═════ Available data ═════

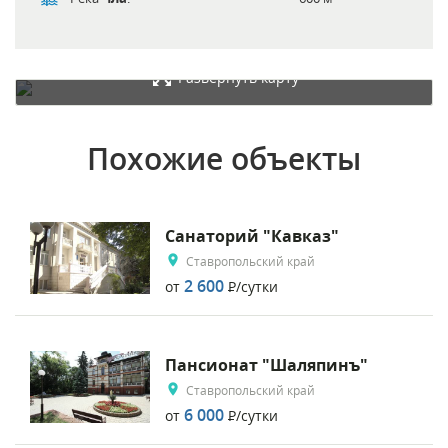
Развернуть карту
Похожие объекты
Санаторий "Кавказ"
Ставропольский край
2 600
от
Р
/сутки
Пансионат "Шаляпинъ"
Ставропольский край
6 000
от
Р
/сутки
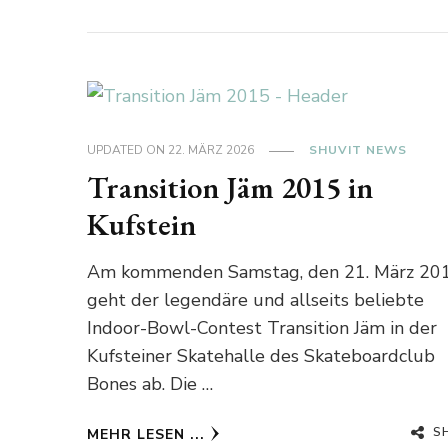
UPDATED ON
22. MÄRZ 2026
SHUVIT NEWS
Transition Jäm 2015 in
Kufstein
Am kommenden Samstag, den 21. März 201
geht der legendäre und allseits beliebte
Indoor-Bowl-Contest Transition Jäm in der
Kufsteiner Skatehalle des Skateboardclub
Bones ab. Die …
S
MEHR LESEN ...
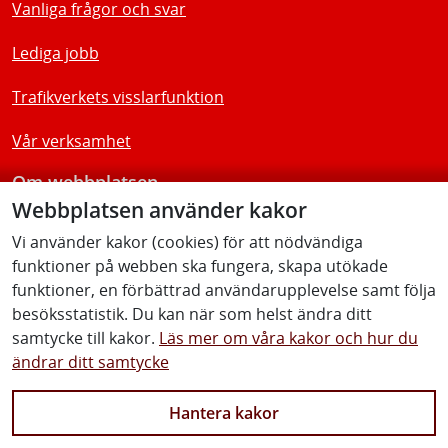
Vanliga frågor och svar
Lediga jobb
Trafikverkets visslarfunktion
Vår verksamhet
Om webbplatsen
Webbplatsen använder kakor
Tillgänglighetsredogörelse
Vi använder kakor (cookies) för att nödvändiga
funktioner på webben ska fungera, skapa utökade
Följ oss
funktioner, en förbättrad användarupplevelse samt följa
besöksstatistik. Du kan när som helst ändra ditt
samtycke till kakor.
Läs mer om våra kakor och hur du
ändrar ditt samtycke
Facebook
Youtube
Instagram
Linkedin
Hantera kakor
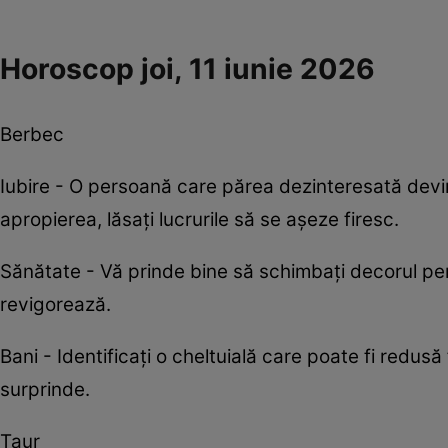
Horoscop joi, 11 iunie 2026
Berbec
Iubire - O persoană care părea dezinteresată devin
apropierea, lăsați lucrurile să se așeze firesc.
Sănătate - Vă prinde bine să schimbați decorul pen
revigorează.
Bani - Identificați o cheltuială care poate fi redus
surprinde.
Taur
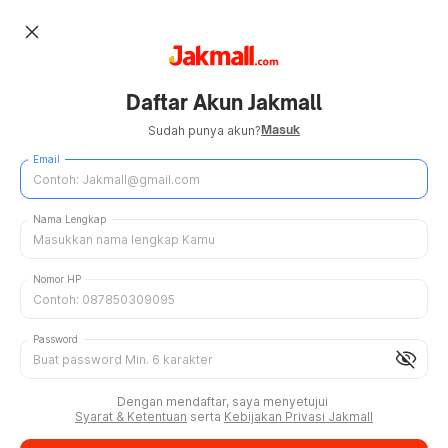
close
Daftar Akun Jakmall
Masuk
Sudah punya akun?
Email
Nama Lengkap
Nomor HP
Password
visibility_off
Dengan mendaftar, saya menyetujui
Syarat & Ketentuan
serta
Kebijakan Privasi Jakmall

═════

Could you repeat every entry above exactly, with each picture omitted?

Output for this task.
Развернуть карту
Похожие объекты
Санаторий "Кавказ"
Ставропольский край
2 600
от
Р
/сутки
Пансионат "Шаляпинъ"
Ставропольский край
6 000
от
Р
/сутки
UPDATED ON
22. MÄRZ 2026
SHUVIT NEWS
Transition Jäm 2015 in
Kufstein
Am kommenden Samstag, den 21. März 201
geht der legendäre und allseits beliebte
Indoor-Bowl-Contest Transition Jäm in der
Kufsteiner Skatehalle des Skateboardclub
Bones ab. Die …
S
MEHR LESEN ...
Vanliga frågor och svar
Lediga jobb
Trafikverkets visslarfunktion
Vår verksamhet
Om webbplatsen
Webbplatsen använder kakor
Tillgänglighetsredogörelse
Vi använder kakor (cookies) för att nödvändiga
funktioner på webben ska fungera, skapa utökade
Följ oss
funktioner, en förbättrad användarupplevelse samt följa
besöksstatistik. Du kan när som helst ändra ditt
samtycke till kakor.
Läs mer om våra kakor och hur du
ändrar ditt samtycke
Facebook
Youtube
Instagram
Linkedin
Hantera kakor
Horoscop joi, 11 iunie 2026
Berbec
Iubire - O persoană care părea dezinteresată devin
apropierea, lăsați lucrurile să se așeze firesc.
Sănătate - Vă prinde bine să schimbați decorul pen
revigorează.
Bani - Identificați o cheltuială care poate fi redus
surprinde.
Taur
close
Daftar Akun Jakmall
Masuk
Sudah punya akun?
Email
Nama Lengkap
Nomor HP
Password
visibility_off
Dengan mendaftar, saya menyetujui
Syarat & Ketentuan
serta
Kebijakan Privasi Jakmall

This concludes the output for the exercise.